For these mainframe-centric businesses, the Cobol application suite that runs the heart of the business isn't going anywhere. "But they still need to deal with the declining Cobol workforce . . . to keep these systems viable for the next decade or two," says Dale Vecchio, research vice president at Gartner Inc.

As for the other 90% of businesses running mainframes today, Vecchio thinks the Cobol brain drain will be the catalyst for more extensive migrations off the platform, through rewrites, moves to packaged applications or recompiling and re-hosting Cobol on distributed computing platforms.

After years of foot dragging, the looming Cobol brain drain will force many organizations into making a decision -- one way or the other -- within the next three to five years. "Increasingly, I see this transition happening," Vecchio says. "Waiting isn't going to make this any cheaper, and it isn't going to reduce the risk."

United Life Insurance Co. falls into the other 90%. The midsize business migrated off its Unisys mainframe several years ago, but didn't throw out the baby with the bathwater. It kept more than 1,000 Cobol programs that run the business, recompiling those for Windows using Micro Focus Visual Cobol, says program manager Jim Veglahn. "You don't just walk away from 1 million lines of Cobol code," he says.

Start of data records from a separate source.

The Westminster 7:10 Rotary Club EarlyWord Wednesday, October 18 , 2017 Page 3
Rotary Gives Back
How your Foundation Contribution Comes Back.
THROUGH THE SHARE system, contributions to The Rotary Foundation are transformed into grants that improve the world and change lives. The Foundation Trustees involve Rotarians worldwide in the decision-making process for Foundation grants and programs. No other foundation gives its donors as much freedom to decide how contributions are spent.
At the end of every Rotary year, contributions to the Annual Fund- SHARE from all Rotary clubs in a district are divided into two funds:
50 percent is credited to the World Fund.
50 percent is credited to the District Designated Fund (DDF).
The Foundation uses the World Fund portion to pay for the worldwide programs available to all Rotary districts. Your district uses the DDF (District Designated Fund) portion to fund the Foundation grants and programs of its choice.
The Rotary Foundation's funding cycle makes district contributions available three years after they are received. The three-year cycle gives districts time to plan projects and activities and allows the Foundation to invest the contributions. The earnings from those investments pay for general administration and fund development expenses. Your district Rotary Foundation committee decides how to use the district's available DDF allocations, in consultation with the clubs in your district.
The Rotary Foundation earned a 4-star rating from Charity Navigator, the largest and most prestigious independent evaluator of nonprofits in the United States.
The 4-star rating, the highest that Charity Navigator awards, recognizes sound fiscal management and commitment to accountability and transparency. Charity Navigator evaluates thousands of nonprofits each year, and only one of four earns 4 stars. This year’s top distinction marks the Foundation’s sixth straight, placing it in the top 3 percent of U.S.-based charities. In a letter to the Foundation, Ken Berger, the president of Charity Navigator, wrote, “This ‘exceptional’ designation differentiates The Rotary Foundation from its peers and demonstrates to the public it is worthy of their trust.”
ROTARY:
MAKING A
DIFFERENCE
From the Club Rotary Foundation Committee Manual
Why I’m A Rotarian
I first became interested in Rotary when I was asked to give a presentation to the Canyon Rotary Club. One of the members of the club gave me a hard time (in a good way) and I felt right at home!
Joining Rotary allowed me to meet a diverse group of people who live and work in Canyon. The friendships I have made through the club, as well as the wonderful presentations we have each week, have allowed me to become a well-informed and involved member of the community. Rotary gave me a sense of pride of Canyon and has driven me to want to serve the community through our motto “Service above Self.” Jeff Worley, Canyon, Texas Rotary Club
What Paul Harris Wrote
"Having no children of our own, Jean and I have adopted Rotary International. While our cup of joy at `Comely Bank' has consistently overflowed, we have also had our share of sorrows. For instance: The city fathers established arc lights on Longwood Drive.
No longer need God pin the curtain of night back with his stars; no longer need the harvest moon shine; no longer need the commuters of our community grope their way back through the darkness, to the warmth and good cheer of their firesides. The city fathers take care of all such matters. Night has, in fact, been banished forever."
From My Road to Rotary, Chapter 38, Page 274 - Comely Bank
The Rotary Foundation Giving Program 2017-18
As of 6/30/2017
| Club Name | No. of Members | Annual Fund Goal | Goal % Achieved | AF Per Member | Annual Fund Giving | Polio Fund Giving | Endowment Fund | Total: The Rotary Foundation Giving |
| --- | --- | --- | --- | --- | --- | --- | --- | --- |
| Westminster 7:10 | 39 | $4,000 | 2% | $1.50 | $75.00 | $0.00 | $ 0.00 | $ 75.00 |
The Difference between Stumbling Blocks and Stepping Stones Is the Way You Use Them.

And while it's harder to fill open positions than it was a few years ago, Veglahn says his strategy is to "stay on Cobol and train as needed."

But the demographic shift will, in the long term, make Cobol "almost unsalvageable," says Vecchio. "The only debate is the slope of the decline."

BCBS's Emard disagrees. "Can we keep up with the demand for Cobol talent? Absolutely. The supply needs to be increased with the knowledge that these jobs are not going away," he says.

Vecchio says the number of Gartner clients that want to talk about mainframe migrations is up sharply. "I had 200 mainframe migration inquiries last year, and I have been speaking with thousands of mainframe shops about this whole migration question," he says. Mainframes eventually will be marginalized to only the very largest organizations in the market, Vecchio adds. "They're the only ones who can invest in initiatives and create their own training programs," he says.